Task objective:
All records below are to be duplicated exactly, with every picture excluded.

Data for processing:
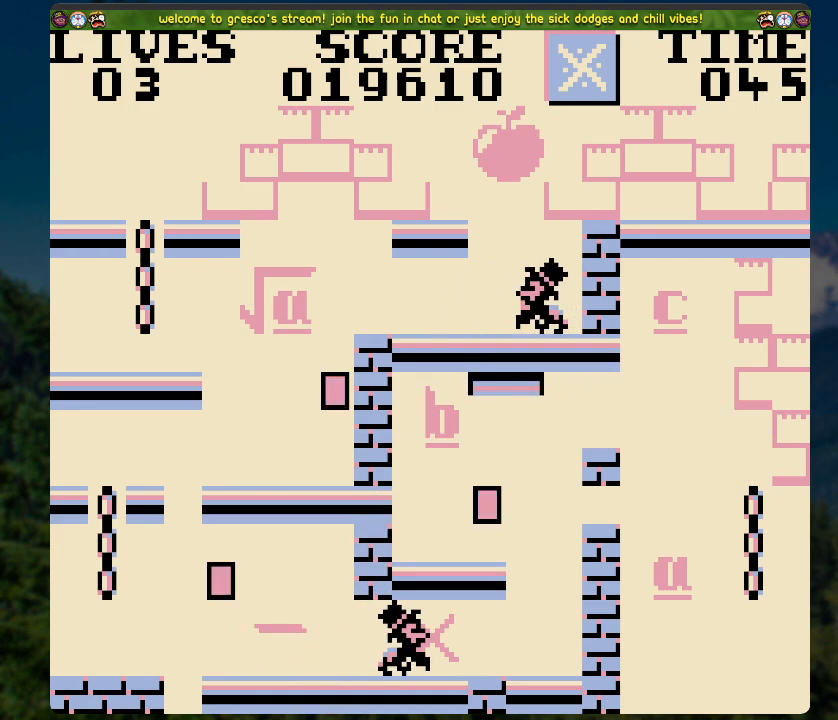
{"buttons": [], "left_stick": "center", "right_stick": "center", "events": [[167, "A", "up"]]}
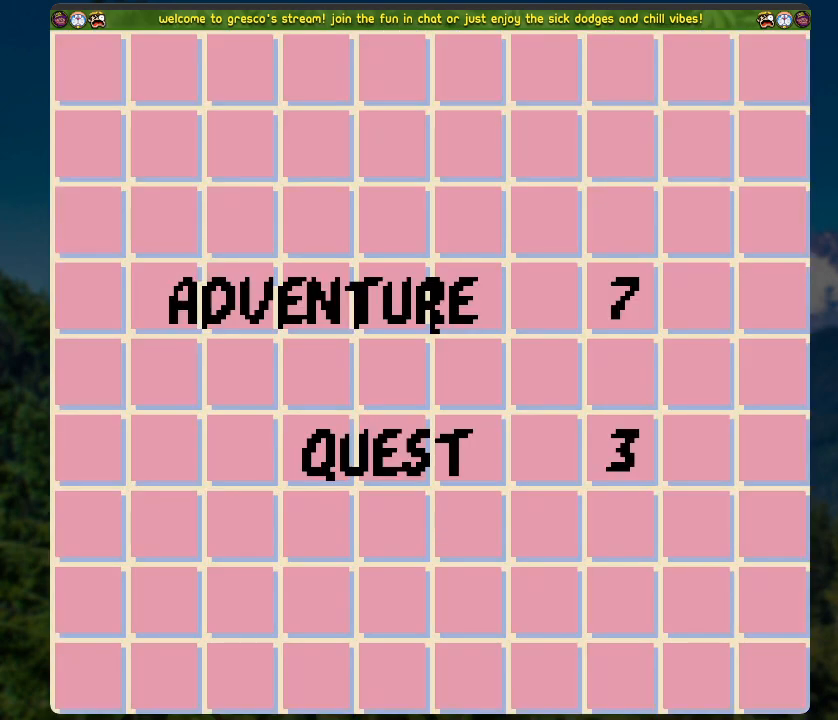
{"buttons": [], "left_stick": "center", "right_stick": "center", "events": []}
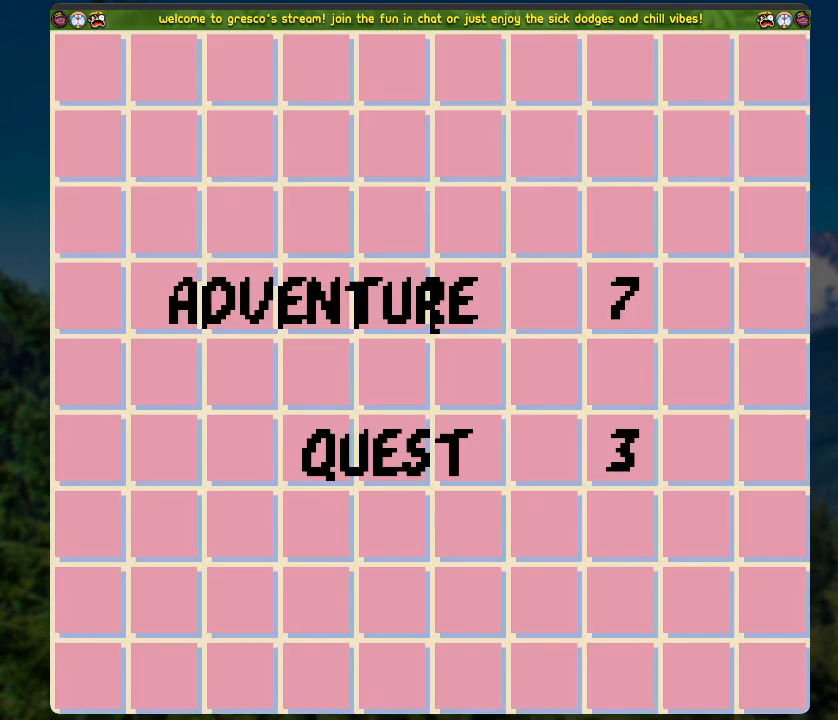
{"buttons": [], "left_stick": "center", "right_stick": "center", "events": []}
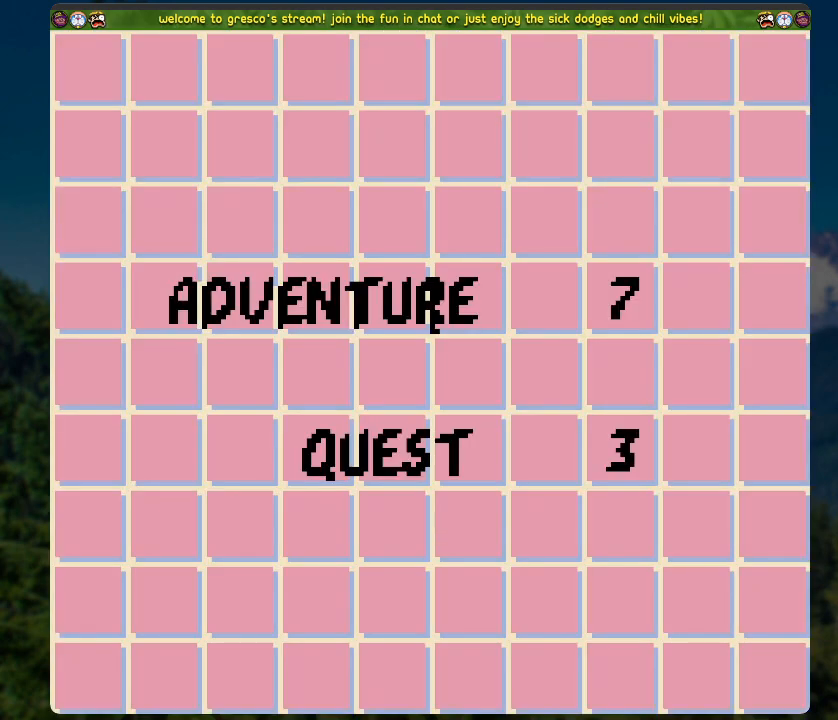
{"buttons": [], "left_stick": "center", "right_stick": "center", "events": []}
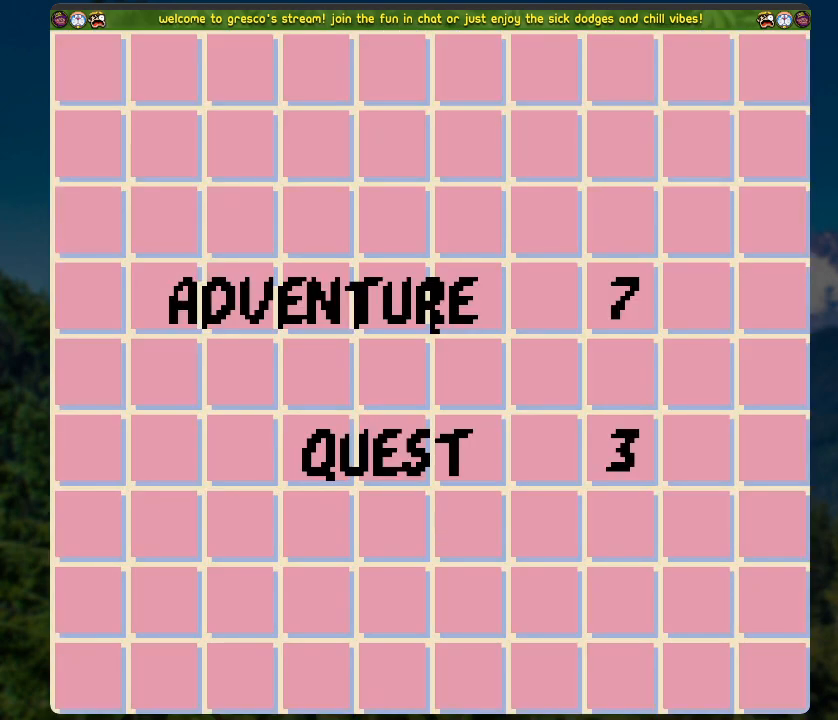
{"buttons": [], "left_stick": "center", "right_stick": "center", "events": []}
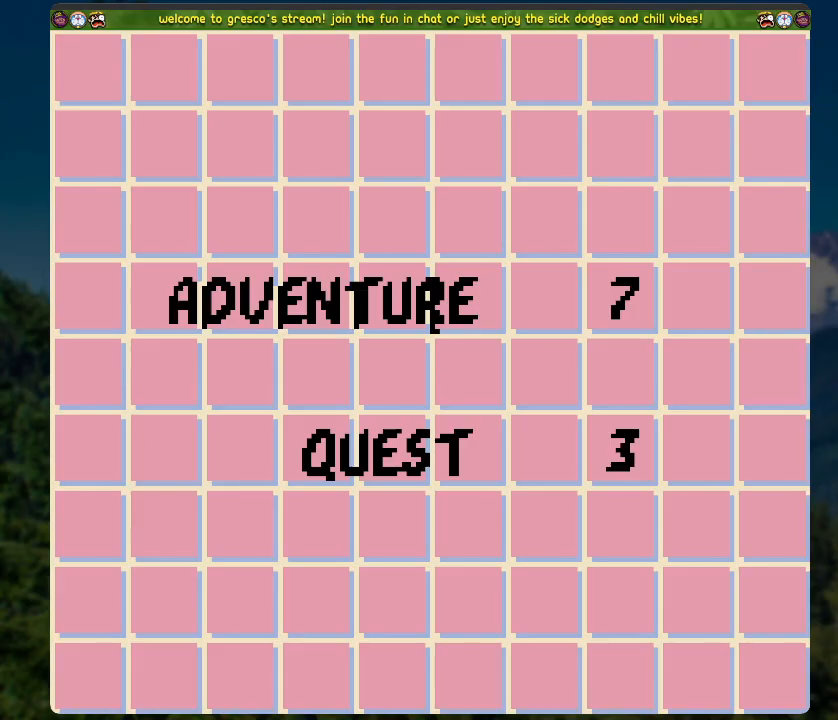
{"buttons": [], "left_stick": "center", "right_stick": "center", "events": []}
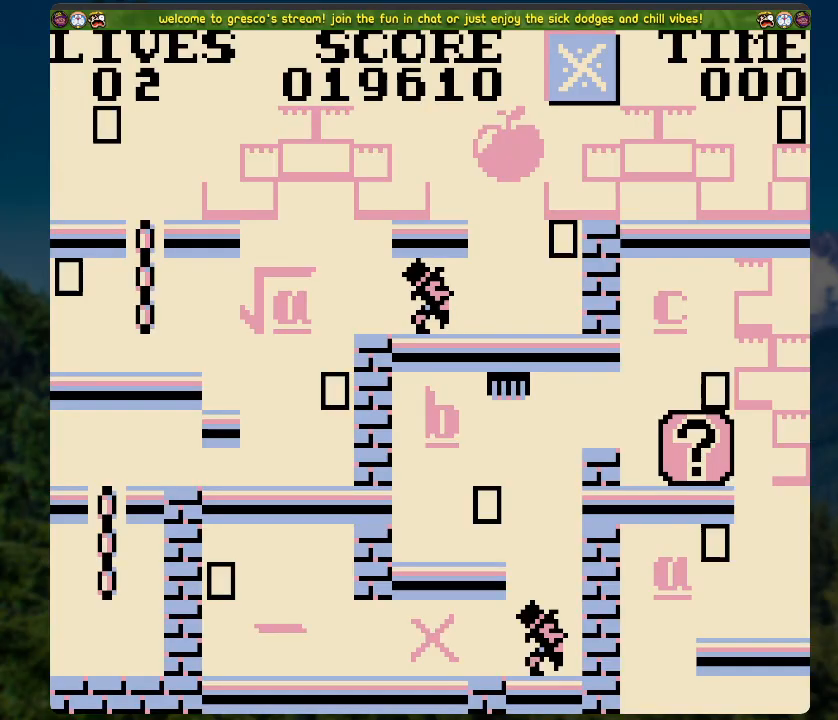
{"buttons": [], "left_stick": "center", "right_stick": "center", "events": []}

Solved problem:
{"buttons": [], "left_stick": "center", "right_stick": "center", "events": [[167, "A", "up"]]}
{"buttons": [], "left_stick": "center", "right_stick": "center", "events": []}
{"buttons": [], "left_stick": "center", "right_stick": "center", "events": []}
{"buttons": [], "left_stick": "center", "right_stick": "center", "events": []}
{"buttons": [], "left_stick": "center", "right_stick": "center", "events": []}
{"buttons": [], "left_stick": "center", "right_stick": "center", "events": []}
{"buttons": [], "left_stick": "center", "right_stick": "center", "events": []}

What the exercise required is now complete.